WHAT YOU SHOULD DO:
Retype, without any changes, every line from the one containing "scientific name: Colchicum autumnale" through the one containing "genus: Rubus", with both of those lines included.

Data records
** START **
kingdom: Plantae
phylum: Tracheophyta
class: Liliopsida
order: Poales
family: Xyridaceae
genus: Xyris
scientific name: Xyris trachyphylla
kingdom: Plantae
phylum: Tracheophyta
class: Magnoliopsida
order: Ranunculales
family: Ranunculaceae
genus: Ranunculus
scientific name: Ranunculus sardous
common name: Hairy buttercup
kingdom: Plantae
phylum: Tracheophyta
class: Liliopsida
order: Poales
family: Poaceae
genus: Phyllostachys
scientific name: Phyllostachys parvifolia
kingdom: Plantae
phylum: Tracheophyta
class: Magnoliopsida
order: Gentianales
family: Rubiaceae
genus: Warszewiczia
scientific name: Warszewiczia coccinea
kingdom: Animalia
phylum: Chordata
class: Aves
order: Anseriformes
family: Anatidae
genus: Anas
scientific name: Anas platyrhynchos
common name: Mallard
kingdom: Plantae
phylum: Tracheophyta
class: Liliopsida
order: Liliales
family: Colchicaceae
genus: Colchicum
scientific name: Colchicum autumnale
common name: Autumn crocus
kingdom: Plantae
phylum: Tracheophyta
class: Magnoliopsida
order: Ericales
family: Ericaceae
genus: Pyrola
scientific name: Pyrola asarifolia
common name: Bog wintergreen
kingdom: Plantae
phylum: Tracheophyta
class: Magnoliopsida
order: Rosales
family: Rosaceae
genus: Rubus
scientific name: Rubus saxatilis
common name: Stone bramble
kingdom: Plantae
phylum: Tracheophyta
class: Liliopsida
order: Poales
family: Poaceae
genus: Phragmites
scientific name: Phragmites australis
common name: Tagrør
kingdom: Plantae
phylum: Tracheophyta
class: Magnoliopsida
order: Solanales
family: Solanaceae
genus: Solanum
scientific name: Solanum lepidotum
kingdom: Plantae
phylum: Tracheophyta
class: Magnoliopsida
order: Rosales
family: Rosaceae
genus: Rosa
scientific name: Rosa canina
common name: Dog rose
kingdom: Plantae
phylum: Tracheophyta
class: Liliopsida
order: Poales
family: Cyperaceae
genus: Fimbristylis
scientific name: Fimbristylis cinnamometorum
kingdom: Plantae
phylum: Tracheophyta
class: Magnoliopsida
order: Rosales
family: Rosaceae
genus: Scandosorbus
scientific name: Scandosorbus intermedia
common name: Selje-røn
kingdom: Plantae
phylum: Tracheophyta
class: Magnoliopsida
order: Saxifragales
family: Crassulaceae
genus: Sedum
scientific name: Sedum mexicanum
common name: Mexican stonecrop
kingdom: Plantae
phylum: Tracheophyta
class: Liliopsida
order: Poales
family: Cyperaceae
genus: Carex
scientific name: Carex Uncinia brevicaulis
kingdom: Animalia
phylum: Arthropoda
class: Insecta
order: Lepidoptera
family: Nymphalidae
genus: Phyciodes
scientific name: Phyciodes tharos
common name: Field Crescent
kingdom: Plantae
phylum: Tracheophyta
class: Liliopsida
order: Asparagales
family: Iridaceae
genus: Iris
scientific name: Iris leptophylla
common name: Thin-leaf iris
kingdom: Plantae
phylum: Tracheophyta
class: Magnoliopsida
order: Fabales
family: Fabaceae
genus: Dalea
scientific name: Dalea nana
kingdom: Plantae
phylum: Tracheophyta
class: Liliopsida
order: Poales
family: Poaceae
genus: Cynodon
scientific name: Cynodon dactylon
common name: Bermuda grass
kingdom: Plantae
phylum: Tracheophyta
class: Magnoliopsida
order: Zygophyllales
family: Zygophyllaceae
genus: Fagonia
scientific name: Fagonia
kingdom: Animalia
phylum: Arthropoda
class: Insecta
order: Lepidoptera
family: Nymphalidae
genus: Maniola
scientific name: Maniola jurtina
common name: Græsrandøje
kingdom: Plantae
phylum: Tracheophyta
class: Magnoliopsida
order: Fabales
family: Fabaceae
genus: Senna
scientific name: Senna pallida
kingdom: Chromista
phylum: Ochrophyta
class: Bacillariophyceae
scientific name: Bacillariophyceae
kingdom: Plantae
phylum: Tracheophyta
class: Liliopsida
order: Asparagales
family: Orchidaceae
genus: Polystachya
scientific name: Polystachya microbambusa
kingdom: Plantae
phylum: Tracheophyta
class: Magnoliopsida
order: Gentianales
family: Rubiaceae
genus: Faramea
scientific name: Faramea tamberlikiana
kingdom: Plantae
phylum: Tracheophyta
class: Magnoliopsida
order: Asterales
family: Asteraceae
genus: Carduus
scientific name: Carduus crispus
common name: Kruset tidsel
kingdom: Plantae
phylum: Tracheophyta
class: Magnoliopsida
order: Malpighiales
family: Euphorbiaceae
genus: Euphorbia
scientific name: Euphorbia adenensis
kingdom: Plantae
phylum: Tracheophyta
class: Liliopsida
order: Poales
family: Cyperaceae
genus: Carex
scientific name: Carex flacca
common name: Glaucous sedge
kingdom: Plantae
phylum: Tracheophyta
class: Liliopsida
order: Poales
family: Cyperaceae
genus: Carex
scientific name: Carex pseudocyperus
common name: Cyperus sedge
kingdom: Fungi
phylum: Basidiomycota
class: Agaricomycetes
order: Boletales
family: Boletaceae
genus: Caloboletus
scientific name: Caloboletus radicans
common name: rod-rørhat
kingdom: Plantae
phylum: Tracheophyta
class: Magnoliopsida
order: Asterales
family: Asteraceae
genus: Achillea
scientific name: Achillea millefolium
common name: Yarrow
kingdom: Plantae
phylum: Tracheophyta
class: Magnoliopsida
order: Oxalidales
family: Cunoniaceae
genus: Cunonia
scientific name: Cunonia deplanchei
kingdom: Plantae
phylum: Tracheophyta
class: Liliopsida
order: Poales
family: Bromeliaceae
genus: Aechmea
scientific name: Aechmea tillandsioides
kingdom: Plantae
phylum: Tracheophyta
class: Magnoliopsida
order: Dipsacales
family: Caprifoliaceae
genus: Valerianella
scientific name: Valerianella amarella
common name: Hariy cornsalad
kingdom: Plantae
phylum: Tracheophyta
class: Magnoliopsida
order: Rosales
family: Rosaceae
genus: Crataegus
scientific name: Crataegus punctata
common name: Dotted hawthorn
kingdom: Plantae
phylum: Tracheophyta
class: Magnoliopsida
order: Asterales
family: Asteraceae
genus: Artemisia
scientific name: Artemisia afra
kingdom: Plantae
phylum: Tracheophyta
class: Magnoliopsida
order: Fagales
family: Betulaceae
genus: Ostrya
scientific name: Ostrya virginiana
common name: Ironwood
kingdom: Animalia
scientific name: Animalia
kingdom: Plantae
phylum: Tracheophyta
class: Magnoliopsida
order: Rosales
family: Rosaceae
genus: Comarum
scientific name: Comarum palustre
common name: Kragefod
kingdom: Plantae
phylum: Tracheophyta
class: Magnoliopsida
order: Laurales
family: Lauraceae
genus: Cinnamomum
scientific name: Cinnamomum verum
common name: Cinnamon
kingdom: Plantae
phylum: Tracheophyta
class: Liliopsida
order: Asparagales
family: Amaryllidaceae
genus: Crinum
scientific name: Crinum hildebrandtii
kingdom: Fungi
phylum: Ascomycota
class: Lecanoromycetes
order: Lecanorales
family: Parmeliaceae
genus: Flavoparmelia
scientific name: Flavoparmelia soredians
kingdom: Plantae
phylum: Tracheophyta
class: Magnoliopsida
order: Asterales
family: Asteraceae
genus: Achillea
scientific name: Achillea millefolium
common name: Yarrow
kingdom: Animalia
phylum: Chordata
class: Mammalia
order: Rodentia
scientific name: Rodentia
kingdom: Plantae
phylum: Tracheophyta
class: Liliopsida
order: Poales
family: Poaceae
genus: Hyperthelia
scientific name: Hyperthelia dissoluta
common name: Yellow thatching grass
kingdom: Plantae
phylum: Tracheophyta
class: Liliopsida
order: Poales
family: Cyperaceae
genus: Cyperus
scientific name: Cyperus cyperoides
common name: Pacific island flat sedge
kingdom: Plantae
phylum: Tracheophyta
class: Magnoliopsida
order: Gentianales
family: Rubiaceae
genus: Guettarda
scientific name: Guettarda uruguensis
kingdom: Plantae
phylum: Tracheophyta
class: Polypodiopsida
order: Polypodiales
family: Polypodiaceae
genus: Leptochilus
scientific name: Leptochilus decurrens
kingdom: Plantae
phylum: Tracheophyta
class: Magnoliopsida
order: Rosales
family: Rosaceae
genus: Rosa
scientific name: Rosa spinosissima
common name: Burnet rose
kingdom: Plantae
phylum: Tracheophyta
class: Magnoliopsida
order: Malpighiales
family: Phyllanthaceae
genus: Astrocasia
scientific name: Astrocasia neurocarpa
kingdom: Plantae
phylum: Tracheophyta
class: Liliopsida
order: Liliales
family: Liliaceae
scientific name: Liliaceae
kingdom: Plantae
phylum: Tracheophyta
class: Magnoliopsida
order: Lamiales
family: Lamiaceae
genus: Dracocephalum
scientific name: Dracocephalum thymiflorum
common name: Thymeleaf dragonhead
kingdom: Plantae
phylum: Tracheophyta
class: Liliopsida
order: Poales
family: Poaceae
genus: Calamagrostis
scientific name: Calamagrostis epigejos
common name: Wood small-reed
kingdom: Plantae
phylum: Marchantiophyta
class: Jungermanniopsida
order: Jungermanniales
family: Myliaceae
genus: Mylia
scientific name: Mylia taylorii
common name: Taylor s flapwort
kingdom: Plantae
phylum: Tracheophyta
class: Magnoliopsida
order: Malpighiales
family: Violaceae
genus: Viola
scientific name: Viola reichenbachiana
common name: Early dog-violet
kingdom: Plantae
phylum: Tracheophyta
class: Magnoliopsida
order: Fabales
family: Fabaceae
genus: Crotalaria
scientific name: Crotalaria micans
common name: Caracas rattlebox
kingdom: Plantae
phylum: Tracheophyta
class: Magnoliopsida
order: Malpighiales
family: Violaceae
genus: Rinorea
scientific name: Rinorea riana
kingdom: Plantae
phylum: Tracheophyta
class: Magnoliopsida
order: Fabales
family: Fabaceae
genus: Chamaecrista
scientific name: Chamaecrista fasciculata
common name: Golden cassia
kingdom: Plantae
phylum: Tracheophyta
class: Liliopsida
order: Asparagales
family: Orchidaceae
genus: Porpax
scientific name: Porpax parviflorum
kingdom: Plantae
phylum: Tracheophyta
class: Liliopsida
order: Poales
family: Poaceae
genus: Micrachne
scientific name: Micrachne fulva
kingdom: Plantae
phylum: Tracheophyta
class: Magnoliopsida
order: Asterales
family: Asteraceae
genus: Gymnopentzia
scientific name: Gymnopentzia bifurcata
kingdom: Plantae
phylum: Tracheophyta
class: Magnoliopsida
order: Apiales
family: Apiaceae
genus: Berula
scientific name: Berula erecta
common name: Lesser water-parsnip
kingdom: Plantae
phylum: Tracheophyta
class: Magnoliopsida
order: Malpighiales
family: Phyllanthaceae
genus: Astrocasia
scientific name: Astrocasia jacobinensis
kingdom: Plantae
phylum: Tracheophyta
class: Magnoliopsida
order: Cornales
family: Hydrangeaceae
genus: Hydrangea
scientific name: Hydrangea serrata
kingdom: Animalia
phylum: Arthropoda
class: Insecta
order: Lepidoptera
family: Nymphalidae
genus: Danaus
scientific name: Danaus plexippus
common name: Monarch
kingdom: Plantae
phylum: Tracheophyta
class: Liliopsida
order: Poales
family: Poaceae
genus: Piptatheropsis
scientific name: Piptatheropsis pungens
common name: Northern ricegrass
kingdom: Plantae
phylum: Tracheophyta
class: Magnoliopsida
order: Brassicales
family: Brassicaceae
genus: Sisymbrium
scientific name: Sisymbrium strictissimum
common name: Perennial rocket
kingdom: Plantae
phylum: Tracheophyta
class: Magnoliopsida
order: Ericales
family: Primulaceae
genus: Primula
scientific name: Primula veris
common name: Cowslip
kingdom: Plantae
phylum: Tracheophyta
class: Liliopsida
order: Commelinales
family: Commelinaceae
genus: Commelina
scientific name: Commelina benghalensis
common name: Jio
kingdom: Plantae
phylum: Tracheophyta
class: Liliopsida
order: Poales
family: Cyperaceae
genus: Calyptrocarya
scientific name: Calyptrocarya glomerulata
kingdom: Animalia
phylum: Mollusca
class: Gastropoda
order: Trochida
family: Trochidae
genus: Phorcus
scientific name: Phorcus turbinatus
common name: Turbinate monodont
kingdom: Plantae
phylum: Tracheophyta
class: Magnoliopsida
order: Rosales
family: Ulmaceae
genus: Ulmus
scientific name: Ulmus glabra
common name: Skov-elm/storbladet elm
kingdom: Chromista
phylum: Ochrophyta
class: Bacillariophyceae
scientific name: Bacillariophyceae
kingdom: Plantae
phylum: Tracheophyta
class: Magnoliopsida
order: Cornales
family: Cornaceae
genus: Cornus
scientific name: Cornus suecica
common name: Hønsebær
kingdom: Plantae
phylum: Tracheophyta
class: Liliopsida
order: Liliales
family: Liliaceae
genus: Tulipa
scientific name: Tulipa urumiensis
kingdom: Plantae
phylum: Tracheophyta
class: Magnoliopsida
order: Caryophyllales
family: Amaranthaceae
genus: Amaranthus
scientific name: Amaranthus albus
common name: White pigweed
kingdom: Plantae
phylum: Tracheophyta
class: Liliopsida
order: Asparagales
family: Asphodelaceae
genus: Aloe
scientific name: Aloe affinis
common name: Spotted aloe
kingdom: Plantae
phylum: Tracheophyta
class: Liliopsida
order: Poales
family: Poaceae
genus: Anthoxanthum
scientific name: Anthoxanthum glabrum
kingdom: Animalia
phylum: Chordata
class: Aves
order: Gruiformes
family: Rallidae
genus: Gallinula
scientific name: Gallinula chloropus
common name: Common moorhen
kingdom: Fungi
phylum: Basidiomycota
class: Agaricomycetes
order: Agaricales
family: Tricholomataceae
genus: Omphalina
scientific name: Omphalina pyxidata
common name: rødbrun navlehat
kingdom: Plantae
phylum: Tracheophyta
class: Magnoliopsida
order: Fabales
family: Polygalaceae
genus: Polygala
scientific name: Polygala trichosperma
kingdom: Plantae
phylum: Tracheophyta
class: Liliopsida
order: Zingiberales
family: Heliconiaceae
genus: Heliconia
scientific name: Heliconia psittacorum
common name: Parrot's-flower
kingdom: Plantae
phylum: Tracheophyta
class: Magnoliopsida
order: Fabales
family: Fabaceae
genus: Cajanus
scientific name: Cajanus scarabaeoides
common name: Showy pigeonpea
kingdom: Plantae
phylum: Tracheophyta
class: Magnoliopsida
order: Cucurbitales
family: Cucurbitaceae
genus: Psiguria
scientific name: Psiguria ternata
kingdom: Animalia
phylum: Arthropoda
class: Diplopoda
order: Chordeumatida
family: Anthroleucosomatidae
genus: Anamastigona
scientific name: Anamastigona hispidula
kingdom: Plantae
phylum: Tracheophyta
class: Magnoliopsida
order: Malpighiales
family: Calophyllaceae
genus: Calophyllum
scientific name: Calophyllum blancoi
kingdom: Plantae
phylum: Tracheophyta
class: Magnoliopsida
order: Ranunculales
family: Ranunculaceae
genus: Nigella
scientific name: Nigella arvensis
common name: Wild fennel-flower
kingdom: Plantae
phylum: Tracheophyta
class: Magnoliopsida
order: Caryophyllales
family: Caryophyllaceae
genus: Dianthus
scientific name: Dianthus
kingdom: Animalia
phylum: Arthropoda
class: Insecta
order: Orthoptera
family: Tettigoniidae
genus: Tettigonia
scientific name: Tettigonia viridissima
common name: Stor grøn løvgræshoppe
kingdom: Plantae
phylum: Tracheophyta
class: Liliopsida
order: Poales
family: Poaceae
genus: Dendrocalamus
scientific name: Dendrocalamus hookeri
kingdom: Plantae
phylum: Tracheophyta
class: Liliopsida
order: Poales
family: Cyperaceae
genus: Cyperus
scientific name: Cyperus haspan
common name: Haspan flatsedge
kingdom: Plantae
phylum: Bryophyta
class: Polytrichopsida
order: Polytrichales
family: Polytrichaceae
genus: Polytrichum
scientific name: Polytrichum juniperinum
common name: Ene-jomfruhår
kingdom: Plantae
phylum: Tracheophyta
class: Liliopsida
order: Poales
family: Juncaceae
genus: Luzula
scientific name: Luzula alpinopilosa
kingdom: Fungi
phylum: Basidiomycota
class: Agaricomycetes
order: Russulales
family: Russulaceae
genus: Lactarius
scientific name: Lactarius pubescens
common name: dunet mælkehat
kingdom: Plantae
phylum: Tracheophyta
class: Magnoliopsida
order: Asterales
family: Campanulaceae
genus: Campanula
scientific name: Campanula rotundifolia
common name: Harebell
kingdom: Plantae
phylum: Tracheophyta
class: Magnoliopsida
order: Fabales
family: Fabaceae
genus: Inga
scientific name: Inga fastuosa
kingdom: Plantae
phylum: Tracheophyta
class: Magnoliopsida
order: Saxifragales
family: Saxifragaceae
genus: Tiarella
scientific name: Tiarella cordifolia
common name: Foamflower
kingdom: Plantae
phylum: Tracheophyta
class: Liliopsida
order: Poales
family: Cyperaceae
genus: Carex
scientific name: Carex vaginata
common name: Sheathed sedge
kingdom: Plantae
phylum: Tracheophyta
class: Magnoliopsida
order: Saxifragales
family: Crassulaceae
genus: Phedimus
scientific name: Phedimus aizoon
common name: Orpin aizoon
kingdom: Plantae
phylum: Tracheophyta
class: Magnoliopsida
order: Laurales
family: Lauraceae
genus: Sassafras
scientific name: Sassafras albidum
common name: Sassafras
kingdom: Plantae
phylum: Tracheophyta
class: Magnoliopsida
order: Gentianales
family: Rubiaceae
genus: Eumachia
** END **
EXERCISE OUTPUT:
scientific name: Colchicum autumnale
common name: Autumn crocus
kingdom: Plantae
phylum: Tracheophyta
class: Magnoliopsida
order: Ericales
family: Ericaceae
genus: Pyrola
scientific name: Pyrola asarifolia
common name: Bog wintergreen
kingdom: Plantae
phylum: Tracheophyta
class: Magnoliopsida
order: Rosales
family: Rosaceae
genus: Rubus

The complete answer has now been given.